1. Go to **Cursor Settings > Features > MCP** 
2. Click the **+ Add New MCP Server** button
3. Configure as follows:
   - **Type**: CLI (stdio transport)
   - **Name**: Hapax Documentation Assistant
   - **Command**: 
     ```
     # To use with the hapax-py repository
     python /path/to/hapax-py/hapax_docs_server.py run
     
     # To use with another project
     HAPAX_DOCS_DIR=/path/to/other-project/docs HAPAX_SOURCE_DIR=/path/to/other-project/src python /path/to/hapax-py/hapax_docs_server.py run
     ```

### Path Requirements

When configuring the server in Cursor:

- Use absolute paths for the server script and any external project directories
- You can create a shell script wrapper if you need more complex environment setup:

Example wrapper script (`hapax_docs_helper.sh`):
```bash
#!/bin/bash
# Path to the hapax-py repository
HAPAX_ASSISTANT_PATH=/path/to/hapax-py

# Optional: Point to another project
# export HAPAX_DOCS_DIR=/path/to/other-project/docs
# export HAPAX_SOURCE_DIR=/path/to/other-project/src

# Run the assistant
python $HAPAX_ASSISTANT_PATH/hapax_docs_server.py run
```

Then in Cursor, set the command to: `/path/to/hapax_docs_helper.sh`

### Project-Specific Configuration

For project-specific configuration in Cursor, create a `.cursor/mcp.json` file in your project:

```json
{
  "mcpServers": {
    "hapax-docs": {
      "command": "python",
      "args": ["/absolute/path/to/hapax-py/hapax_docs_server.py", "run"]
    }
  }
}
```

Or to use with the current project directory:

```json
{
  "mcpServers": {
    "hapax-docs": {
      "command": "bash",
      "args": ["-c", "HAPAX_DOCS_DIR=./docs HAPAX_SOURCE_DIR=./src python /absolute/path/to/hapax-py/hapax_docs_server.py run"]
    }
  }
}
```

### Available Tools

The Hapax Documentation Assistant provides the following tools:

- **search_docs**: Search the Hapax documentation and source code
- **get_section_content**: Get detailed information about a documentation section
- **get_implementation_pattern**: Get guidance on implementing specific patterns
- **get_source_element**: View source code for specific elements (functions, classes, etc.)
- **find_usage_examples_tool**: Find examples of how components are used in the codebase
- **get_implementation_guidance**: Get guidance on implementing features or components
- **troubleshoot_issue**: Get help with errors or issues
- **understand_hapax_component**: Get comprehensive information about a Hapax component
- **explore_hapax_topic**: Explore general topics in the Hapax framework

### Using the Tools in Agent

Once added, the Hapax Documentation Assistant will be available to the Agent in Cursor's Composer.

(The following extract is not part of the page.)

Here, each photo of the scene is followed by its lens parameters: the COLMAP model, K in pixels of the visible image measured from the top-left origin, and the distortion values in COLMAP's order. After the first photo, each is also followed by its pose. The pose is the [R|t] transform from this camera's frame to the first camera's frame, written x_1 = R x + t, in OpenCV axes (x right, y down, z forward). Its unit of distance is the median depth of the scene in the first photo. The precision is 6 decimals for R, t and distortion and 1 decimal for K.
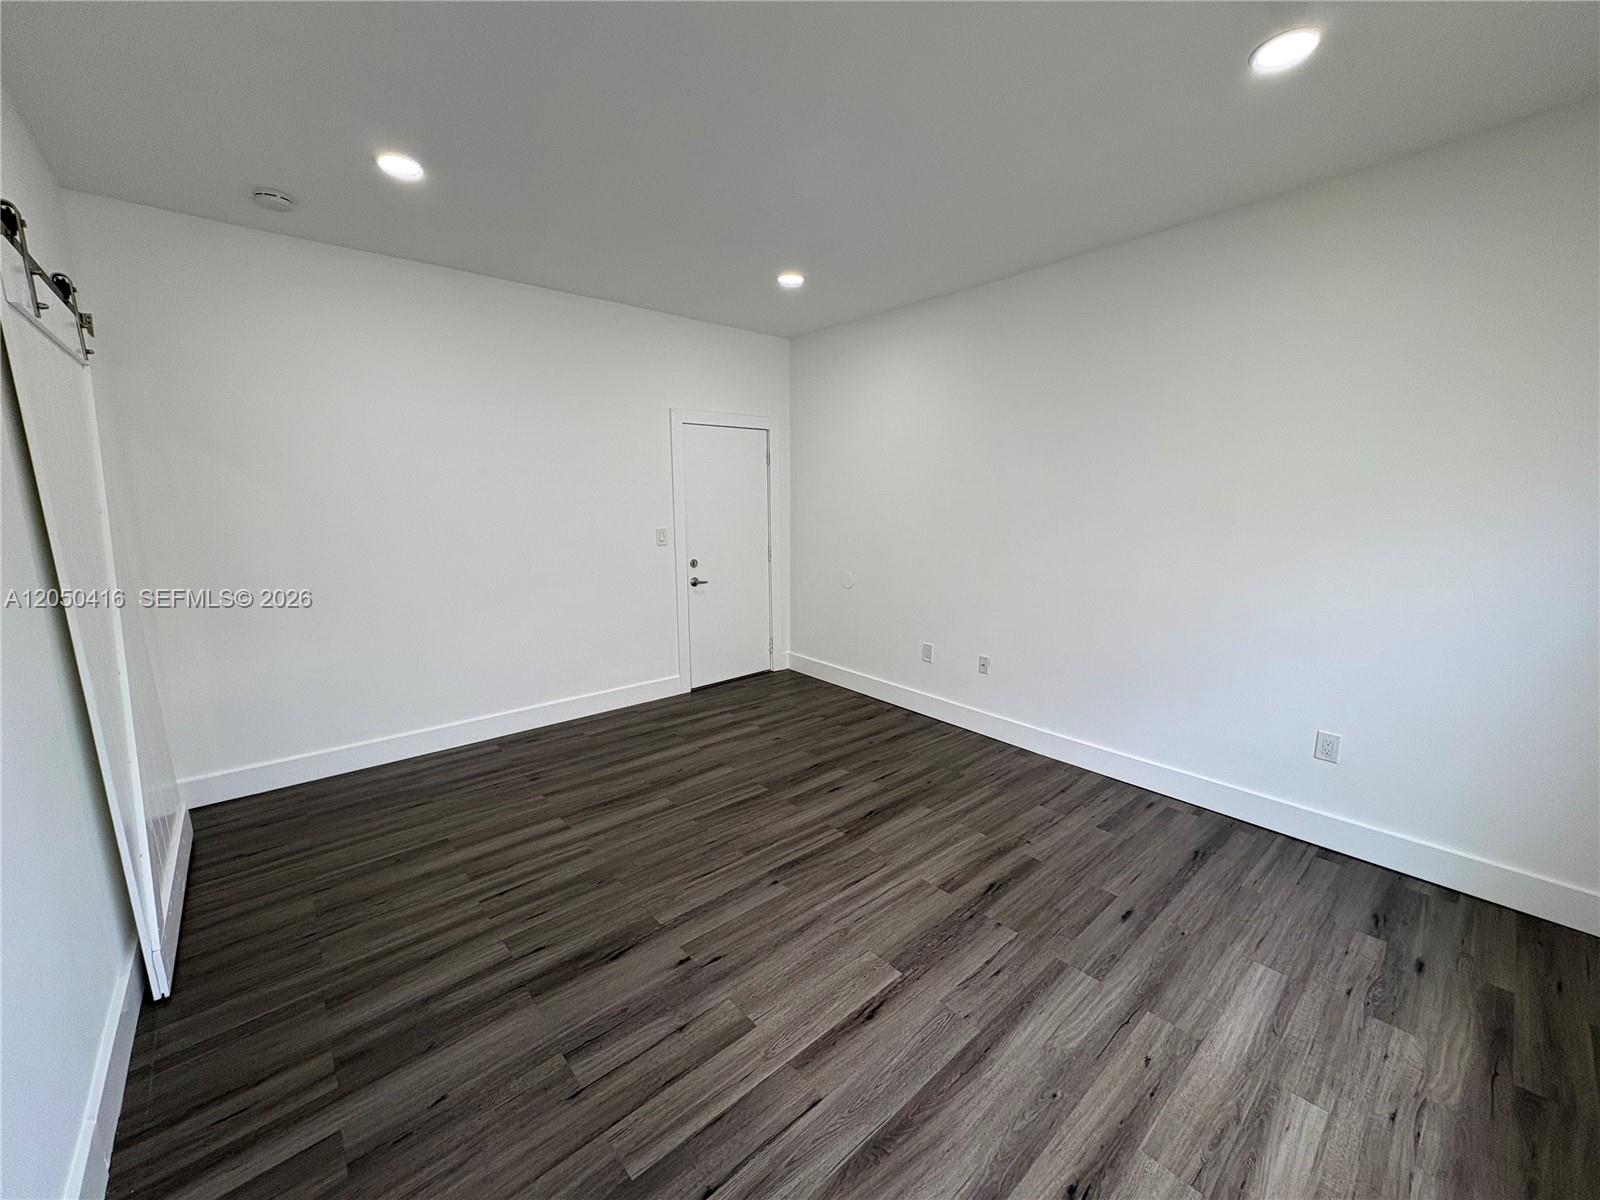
lens RADIAL K [[635.9, 0, 800.0], [0, 635.9, 600.0], [0, 0, 1]] dist [-0.001010, 0.000103]
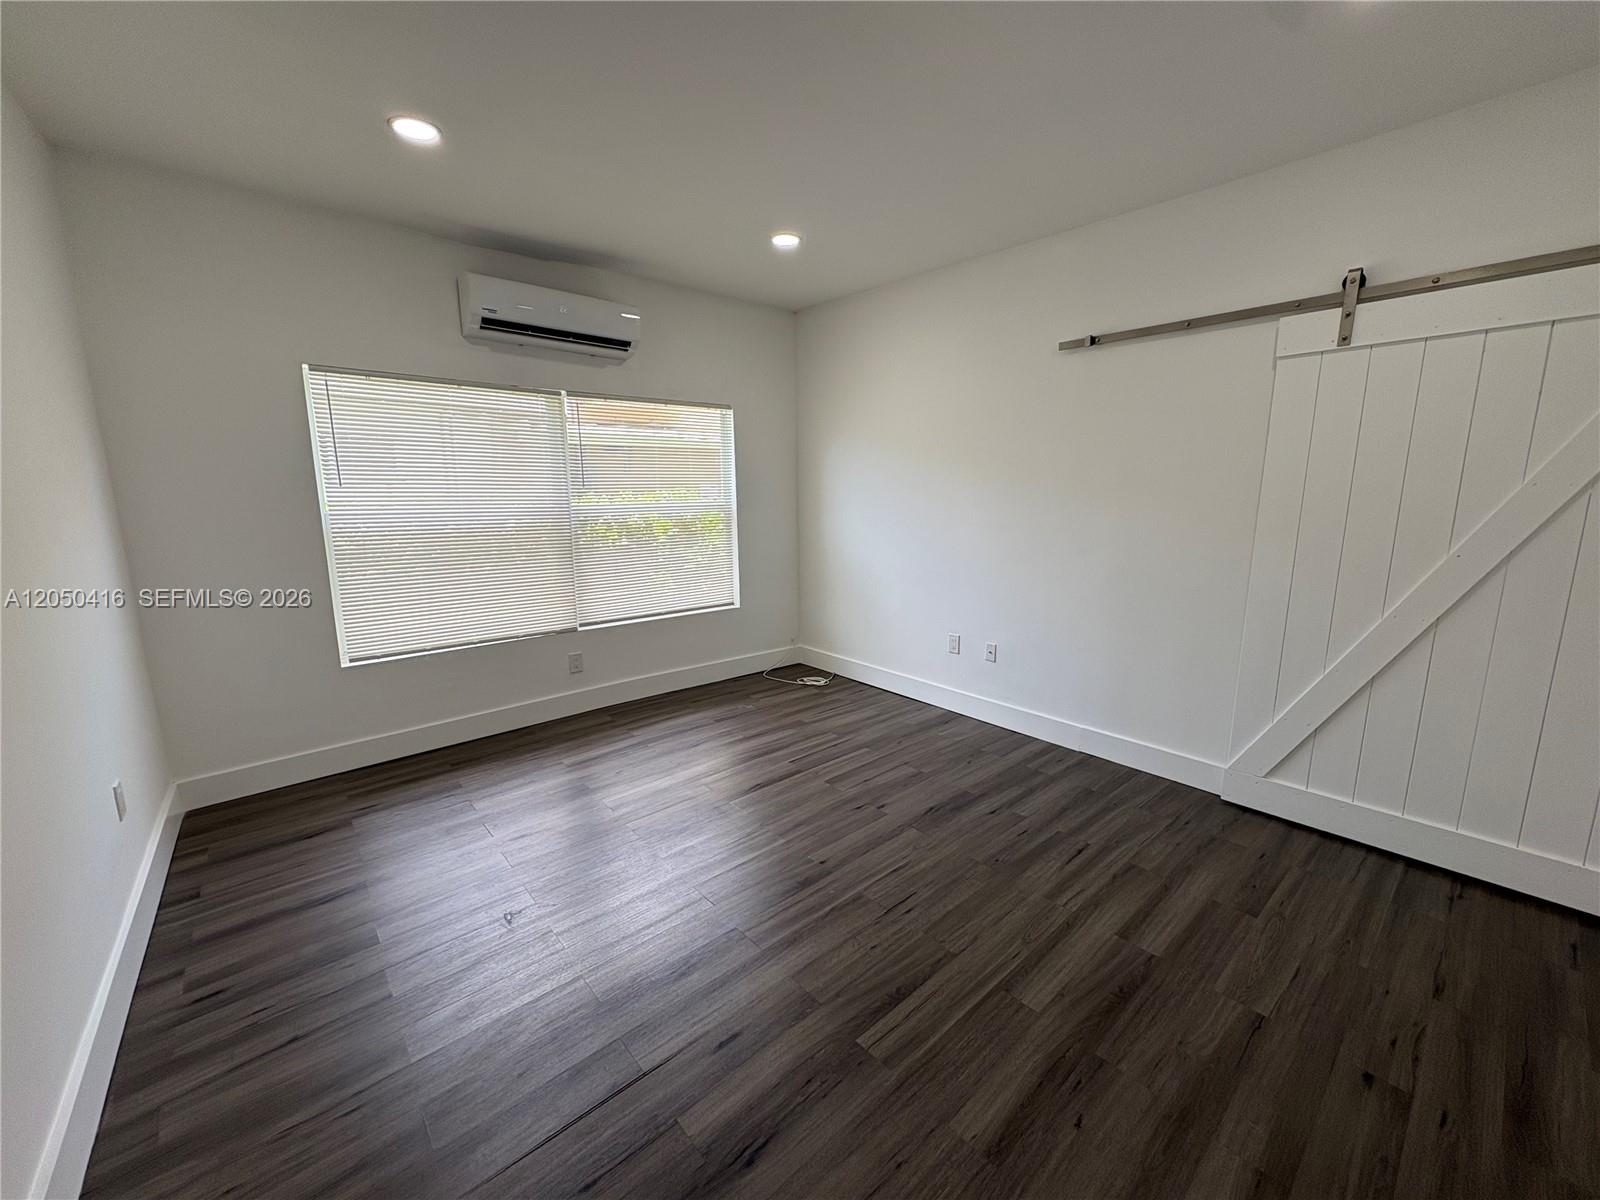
lens RADIAL K [[635.9, 0, 800.0], [0, 635.9, 600.0], [0, 0, 1]] dist [-0.001010, 0.000103]
pose [[-0.999939, 0.003300, 0.010566, -0.016433], [0.006651, 0.942126, 0.335192, -0.298568], [-0.008849, 0.335242, -0.942091, 1.927110]]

You can:

1. Open Composer in Cursor
2. Ask questions about Hapax documentation, for example:
   - "How do I use the Graph component in Hapax?"
   - "Search for documentation about operations in Hapax"
   - "Show me an example of implementing error handling in Hapax"

The Agent will automatically use your MCP tools when relevant. You can also directly prompt tool usage by mentioning a specific tool:
- "Use the search_docs tool to find information about error handling in Hapax"

## License

MIT License - see [LICENSE](LICENSE) for details.